After years of political and economic chaos, her first Budget was pitched as a responsible reset, the sober return of economic grown-ups. But, beyond that, what was it for? The story she’s told of stability, investment and renewal has yet to take shape as a real economic strategy. Businesses aren’t feeling the renewal, and households aren’t feeling the stability.

And perhaps that’s because the Chancellor isn’t really the Chancellor at all. The real power now belongs to the market, that unseen overlord whose moods dictate national policy. Governments no longer fear backbench revolts or public backlash as much as they fear a spike in gilt yields or a drop in sterling. “The market” has become the arbiter of spending decisions.

Reeves knows that better than anyone. The shadow of the 2022 mini-Budget and the bond market revolt that sank it hangs over British politics. Every spending line, every revenue tweak, every borrowing assumption must now be filtered through the question: will the market tolerate it? It is little wonder, then, that Budgets now feel geared towards technical tinkering rather than bold strategies for growth.

Business expectations and Budget outlook

Now, with another Budget looming, the talk is about “hard choices”, political speak for tax rises, spending restraint and very few giveaways. I have even heard mention of this being a “horror Budget”, evoking Denis Healey’s 1975 effort that raised taxes, crushed optimism and branded Labour as managers of decline. The echoes are uncomfortable. Both faced fragile growth, high borrowing costs and the political drag of being seen as technocrats without vision.

Caution may keep Chancellor Reeves out of immediate trouble, but it does seem suffocating. Voters want ambition; investors want ambition, certainty and ease of doing business. We’re far off on all counts. Reeves talks about fixing the foundations but rarely about what will be built on top of them. That isn’t bad luck, this is what happens when you are under constant scrutiny from “the market”.

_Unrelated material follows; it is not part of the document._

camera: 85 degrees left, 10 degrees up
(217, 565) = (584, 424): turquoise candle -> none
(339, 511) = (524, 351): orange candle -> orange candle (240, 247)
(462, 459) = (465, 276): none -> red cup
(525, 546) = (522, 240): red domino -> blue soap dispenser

Implications for Northern Ireland and beyond

For business owners, that matters. Confidence thrives on direction, not just discipline. Investment decisions depend on faith in the future, and that faith is fragile. Firms will be watching this Budget for signs of spark - a credible push on planning reform, innovation incentives, or real action on green infrastructure. Instead, most expect taxes to rise, and yet more blaming of the previous government.

If that’s how it plays out, the question of luck will fade. It won’t be that Reeves can’t catch a break; it’ll be that she’s governing in a system where breaks aren’t allowed. Because when “the market” is the real Chancellor, the scope for novel or ambitious action (ahem… wealth tax… anyone?) is almost impossible.

Either way, the ripple effects don’t stop in Westminster. Northern Ireland’s public finances, investment prospects and infrastructure ambitions remain tethered to decisions made in Westminster, and to the mysterious mood of the market itself. Reeves may be the unlucky general, but her decisions mean we’re all likely to be wading through the economic mire for a while.